The VDVA tour to Norway and Denmark took us north. Trondheim and Bergen were new destinations for us and re-visiting Oslo after many years was also nice. We drove to Göteborg by car (using the Grenaa – Halmstad ferry) and left the car near the airport. From there we flew to Trondheim (via Bergen) where we joined the VDVA tour and later from Trondheim to Bergen. Oslo was reached via the very long but extremely scenic train ride from Bergen (Bergensbanen). Many of the VDVA tour members did take the Kiel – Oslo ferry (and back) and took trains when we flew. Most VDVA members also used a ferry and the Flamsbana to go from Bergen to Oslo but this was too expensive for us (everything in Norway is way more expensive than what we are used to at home – Sweden and Denmark also but Norway is even more pricy) and we heard it was unpleasantly full of tourists.

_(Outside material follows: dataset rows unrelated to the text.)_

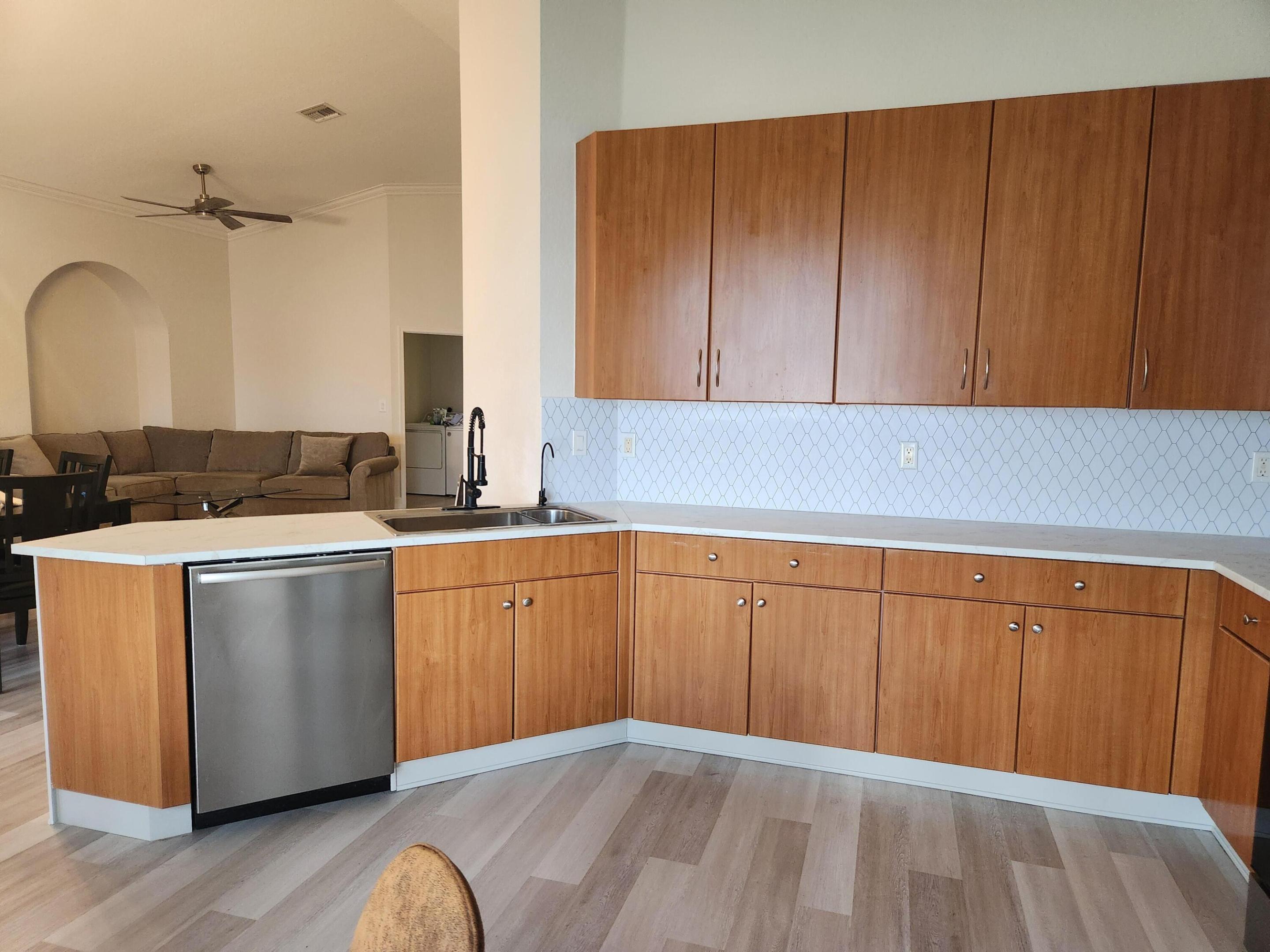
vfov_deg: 58.9
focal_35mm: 23
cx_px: 635
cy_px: 476
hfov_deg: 73.9
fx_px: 844
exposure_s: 1/120
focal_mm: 5.4
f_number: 1.8
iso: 500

Our first stop Göteborg allowed us to ride the T7B5 tramcar which originally ran in Oslo as a party tram. Of the 4 prototypes of this class (the Göteborg car is one of them: CKD 0025) and 4 series cars (all except 0025 went to Moscow) only one other remains: 3326 in the Moscow museum (as no. 7001). We visited the tramway museum again but were sad to see that none of the M29 cars operate during the summer. We returned to Göteborg after Oslo (by train) to pick up the car and managed some more photos.
Göteborg (SE) – July
short videos of the tramway tunnel station at Hammarkullen
Trondheim (NO) – July
We arrived a day ahead of the VDVA group and had our own charter (private hire). We requested one of the interurban trailers for photos only as our group was rather small (5 people). Also the rarely used two axle car 21 (built in 1914) of the town system was used for a ride from the depot to the outer terminus (it was not used next day by the group). Only the “interurban” Grakallbanen survives – the city lines were closed in stages up to the late 1980s. Today it is called line no.9. Next day the VDVA group arrived and we were about 35 people total then (a few more joined us from Bergen onwards).
regular operations (includes some buses and general views)

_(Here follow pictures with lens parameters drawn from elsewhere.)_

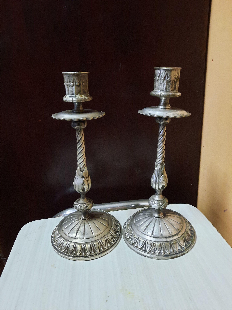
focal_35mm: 25
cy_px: 155
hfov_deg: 54.9
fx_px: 223
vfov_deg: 69.4
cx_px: 116
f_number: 2
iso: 500
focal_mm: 4.6
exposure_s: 1/25
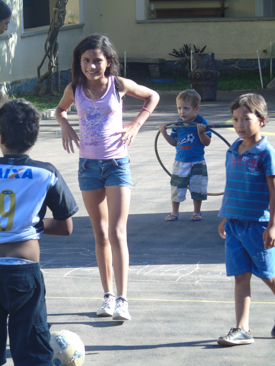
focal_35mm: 278
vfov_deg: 7.1
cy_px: 183
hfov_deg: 5.3
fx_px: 2945
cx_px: 138
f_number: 4.9
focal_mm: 50
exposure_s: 1/125
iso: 100
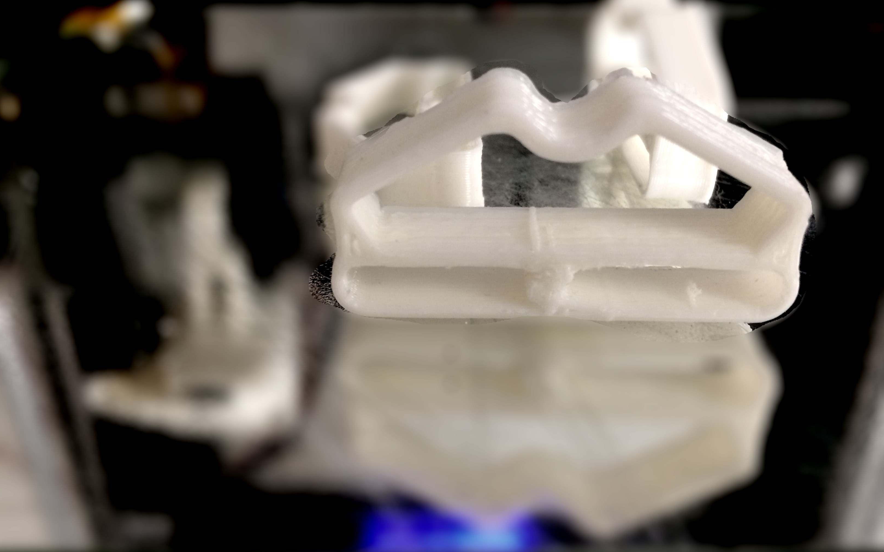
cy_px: 237
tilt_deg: -31.2
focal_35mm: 31
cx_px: 444
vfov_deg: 40.5
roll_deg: -0.6
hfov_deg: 61.2
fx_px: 747
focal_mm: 4.15
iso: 160
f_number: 2.2
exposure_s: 1/33
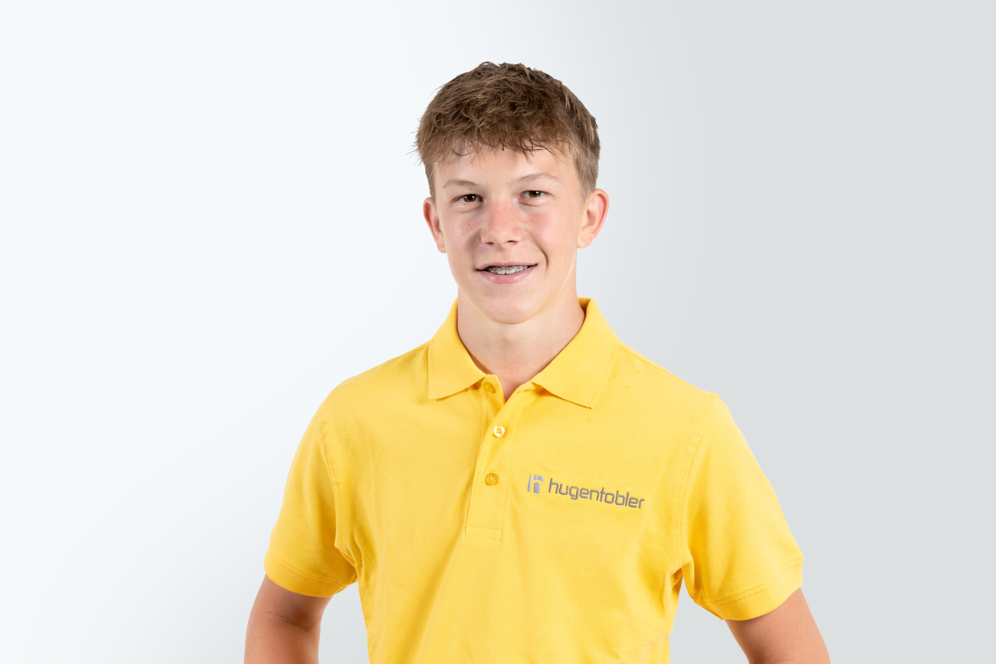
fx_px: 2905
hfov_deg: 19.5
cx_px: 498
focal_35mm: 105
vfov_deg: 13.0
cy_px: 332
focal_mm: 105
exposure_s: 1/125
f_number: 14
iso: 100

museum cars and charters (private hires) – part I (without the VDVA group)
museum cars and charters (private hires) – part II (with the VDVA group)
Thameshavnbanen (NO) – July
This electric railway is situated near Trondheim. It was Norways first electric railway (it did carry some passengers until 1963 but the main purpose was always carrying ore). It closed in 1974. Since 1983 it is a museum line. Unfortunately the line was not running when we visited it – they hope to re-open to the public in June 2024. They moved some of the equipment out for us with a diesel shunter and we managed to see all the equipment they have. The line and specially the depot (and adjoining industrial museum – apart from the original car sheds everything is brand new) has been heavily modernised in recent years. Only one passenger motor car survives (the “King’s Car” – originally the private car of the line’s owner Christian Thams) together with three passenger trailers. Various electric locomotives and freight wagons (many ore cars) are on show.
Bergen (NO) – July
Flying to Trondheim we had already seen the new light rail system during a short stop-over here. Returning ahead of the VDVA group (which travelled the long way via Oslo by rail) we explored both lines of this light rail system. Unfortunately the trolleybus line was suspended (replaced by buses) and we saw not a single vehicle. The museum tramway and the technical museum was very much enjoyed by everyone. We also went on the Flyoibanen funicular. The weather both in Trondheim and Bergen was fairly good, with just a few showers (it rains a lot in Bergen) and many lenghty sunny spells.